How do refugees become an integral and stable part of society? This question, especially for Western Europe, with the high numbers of immigration caused by global crises, is still an essential one. It can serve as a blueprint not only for its societies, but also for the stability of its political system. It is often said that the key to integration is language, beside „cultural scissors gaps“, education in the immigrants’ home countries, tolerance and acceptance for both parts, the immigrant and the majority of a society.
A comprehensive study from Denmark has now examined the role of language acquisition by refugees, based on a high number of statistical data. In 1999, the Scandinavian country implemented a reform that expanded language courses to a total of 1,800 hours, plus 430 extra hours. The refugees could learn Danish in the courses for up to three years. Those who did not graduate could then not apply for permanent residency.
Since the reform applied to all new refugees but not to those who were already in the country, the researchers were able to determine the effects of the new measures. To do this, they followed the biographies of more than 8,500 recognized refugees who immigrated in the years before and after the reform, as well as those of their children. Up until 2016, they compared income, occupations, school degrees and crimes.
The findings agree with all those who have long been calling for high investments in language training for migrants. The study states: “Refugees who were affected by the new regulations earned more, worked more and held more complex jobs in the 18 years after the reform.” For example, those who studied Danish for longer worked more as nurses than as kitchen help. The younger refugees, on the other hand, took up higher education more often.
Expanding the language programs was therefore worthwhile for the refugees and also for the state: Because the expenses were amortized after just a few years through higher tax revenues and savings in social benefits. And that continues year after year, especially since better integration of the refugees also has long-term positive consequences: the children of those who benefited from the reform more often completed their schooling and committed fewer crimes.
However, better language education is not the answer to all the challenges of integration. The crime rate among adult refugees – which is significantly higher than among locals – did not decrease as a result of the language courses. The authors of the study interpret it as follows: Those who are motivated benefit from the language courses, but those who would have become criminals anyway would not let a few more months of Danish lessons convert them to being law-abiding. Therefore, the topic of segregation is also essential for a sociological analysis, for many Scandinavian law-makers increasing ghettos in the cities are a part of the problem.
Scandinavian immigration policy was once considered one of the most liberal in Europe. But that changed in the mid-1990s, in 2004 there was talk of »immigrant ghettos« for the first time. In 2018, the then Prime Minister Rasmussen in Denmark said the tentacles of the ghettos were spreading, Danish values such as equality, liberalism and tolerance were losing ground. A few months later he presented the „Ghetto Plan“, a law now being implemented under the Social Democrat PM Mette Frederiksen. Its declared goal: by 2030 there should be no more “ghettos” in Denmark.

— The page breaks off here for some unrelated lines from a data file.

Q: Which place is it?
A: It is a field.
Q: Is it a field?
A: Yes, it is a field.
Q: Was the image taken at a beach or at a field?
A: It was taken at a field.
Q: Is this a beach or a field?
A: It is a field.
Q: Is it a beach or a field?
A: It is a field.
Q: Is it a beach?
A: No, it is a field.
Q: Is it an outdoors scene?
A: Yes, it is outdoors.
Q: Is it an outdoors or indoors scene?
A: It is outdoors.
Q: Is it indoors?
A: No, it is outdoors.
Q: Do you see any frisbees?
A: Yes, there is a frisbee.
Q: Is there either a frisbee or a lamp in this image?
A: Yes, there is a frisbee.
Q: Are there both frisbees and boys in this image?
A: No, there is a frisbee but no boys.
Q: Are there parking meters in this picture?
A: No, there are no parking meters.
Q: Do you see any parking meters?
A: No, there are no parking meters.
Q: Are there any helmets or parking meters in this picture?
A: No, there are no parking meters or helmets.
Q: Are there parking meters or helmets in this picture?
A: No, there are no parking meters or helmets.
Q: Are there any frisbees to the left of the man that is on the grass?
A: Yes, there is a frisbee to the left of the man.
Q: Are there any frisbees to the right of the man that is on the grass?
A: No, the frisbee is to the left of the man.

A neighborhood is considered a “ghetto” if it has more than 1,000 residents and meets at least three of these criteria: More than 40 percent of the adult residents are unemployed, the crime rate is at least three times the national average and over 60 percent of the residents have no more than elementary school education (up to class 9).
Every year in December the Danish Ministry of Housing publishes a list of ghetto areas, which is now called the „List of Parallel Societies“. There has been a list since 2010, consequences only since the „Ghetto Law“. In December 2020 there were 15 districts with around 40,000 people on that list. If a quarter is mentioned there for five years in a row, the share of social housing must be reduced to 40 percent. In order to change the social mix of the district, non-profit housing is being privatized, and entire blocks of flats are being demolished if necessary.
In another legislative move, the Danish government cut social assistance for refugees over the age of 25 for 13 months. If the aim was for the refugees to use this pressure to find work more quickly, the effect was disastrous: employment and earnings did not increase. Instead, presumably due to lack of money, the number of shoplifters shot up.
But nevertheless: the study, which was published this summer in the journal „Review of Economics and Statistics“, is clear: Investing in language education pays off.